Hi Lufter,
One limitation of the rate equation governing equation is that it needs to re-diagonalize the Hamiltonian when the direction of the magnetic field changes (since that defines the rate equation quantization axis). In a MOT simulation, this happens at every timestep in evolve motion, making the simulation very slow (even when random recoil is false).
My first suggestion is to remove max_step=1 from the call to evolve_motion and use max_scatter_probability (=0.1 is default) to control the step size instead. That might give you a marginal improvement in speed (particularly if you investigate higher values of max_scatter_probability). You could also reduce the solver precision using the rtol and atol arguments of the underlying call to scipy’s solve_ivp (though this may lead to nonsense results, I typically need to increase the precision from the pylcp defaults).
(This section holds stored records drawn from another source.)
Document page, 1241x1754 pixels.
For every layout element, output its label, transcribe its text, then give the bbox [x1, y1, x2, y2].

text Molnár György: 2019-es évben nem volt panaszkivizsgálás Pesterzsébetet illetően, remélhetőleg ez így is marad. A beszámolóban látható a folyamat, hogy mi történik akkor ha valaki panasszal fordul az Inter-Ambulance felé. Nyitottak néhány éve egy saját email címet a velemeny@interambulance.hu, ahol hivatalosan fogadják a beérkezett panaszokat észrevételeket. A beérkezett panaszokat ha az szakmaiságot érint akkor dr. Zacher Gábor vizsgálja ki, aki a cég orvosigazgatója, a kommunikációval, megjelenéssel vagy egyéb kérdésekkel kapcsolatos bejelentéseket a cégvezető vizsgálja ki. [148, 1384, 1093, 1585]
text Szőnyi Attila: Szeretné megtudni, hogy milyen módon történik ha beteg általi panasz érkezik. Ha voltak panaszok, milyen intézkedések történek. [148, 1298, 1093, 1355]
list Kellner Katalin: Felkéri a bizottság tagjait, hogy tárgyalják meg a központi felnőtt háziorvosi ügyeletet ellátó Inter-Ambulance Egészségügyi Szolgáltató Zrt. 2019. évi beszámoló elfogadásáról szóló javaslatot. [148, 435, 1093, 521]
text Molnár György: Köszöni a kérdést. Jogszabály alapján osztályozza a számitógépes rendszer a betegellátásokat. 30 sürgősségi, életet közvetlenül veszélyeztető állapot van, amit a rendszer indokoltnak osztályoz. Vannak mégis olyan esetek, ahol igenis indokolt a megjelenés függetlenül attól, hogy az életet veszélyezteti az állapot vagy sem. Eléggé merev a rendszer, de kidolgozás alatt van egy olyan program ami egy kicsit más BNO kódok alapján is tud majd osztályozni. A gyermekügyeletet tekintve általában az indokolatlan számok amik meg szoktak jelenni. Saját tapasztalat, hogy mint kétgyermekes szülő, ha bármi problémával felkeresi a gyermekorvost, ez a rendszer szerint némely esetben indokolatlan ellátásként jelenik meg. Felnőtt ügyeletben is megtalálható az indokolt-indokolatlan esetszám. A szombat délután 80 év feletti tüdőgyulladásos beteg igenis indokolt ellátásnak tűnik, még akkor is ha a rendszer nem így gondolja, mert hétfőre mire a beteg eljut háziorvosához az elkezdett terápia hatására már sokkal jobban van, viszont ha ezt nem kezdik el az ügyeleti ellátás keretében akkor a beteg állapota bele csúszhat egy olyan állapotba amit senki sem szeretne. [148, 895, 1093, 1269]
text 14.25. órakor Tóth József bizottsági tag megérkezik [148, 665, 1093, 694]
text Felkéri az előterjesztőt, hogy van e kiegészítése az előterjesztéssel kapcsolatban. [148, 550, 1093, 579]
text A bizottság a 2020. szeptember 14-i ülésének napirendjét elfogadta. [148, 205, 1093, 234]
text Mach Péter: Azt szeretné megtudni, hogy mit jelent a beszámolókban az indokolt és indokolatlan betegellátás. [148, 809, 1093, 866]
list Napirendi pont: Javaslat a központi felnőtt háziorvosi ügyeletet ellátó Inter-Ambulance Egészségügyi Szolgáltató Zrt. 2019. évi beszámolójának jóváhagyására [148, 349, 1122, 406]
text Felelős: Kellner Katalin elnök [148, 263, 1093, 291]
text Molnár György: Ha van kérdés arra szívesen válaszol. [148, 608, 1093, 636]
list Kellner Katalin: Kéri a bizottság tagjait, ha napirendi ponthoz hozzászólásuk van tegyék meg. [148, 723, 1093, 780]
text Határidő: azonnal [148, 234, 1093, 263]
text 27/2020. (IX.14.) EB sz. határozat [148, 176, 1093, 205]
Another possibility is to switch to the OBE governing equation. The OBE always uses the z axis as the quantization axis, so there’s no repetitive Hamiltonian diagonalization. Because bosonic alkaline-earths only have 4 state Hamiltonians, the simulations might be faster than the rate equations. But, I have not tested this myself. (Please let me know how it goes if you try it).
Finally, my intuition is that the broad line dynamics may be faster than the narrow line dynamics. You might be able to run shorter simulations once you figure out when the MOT reaches steady state.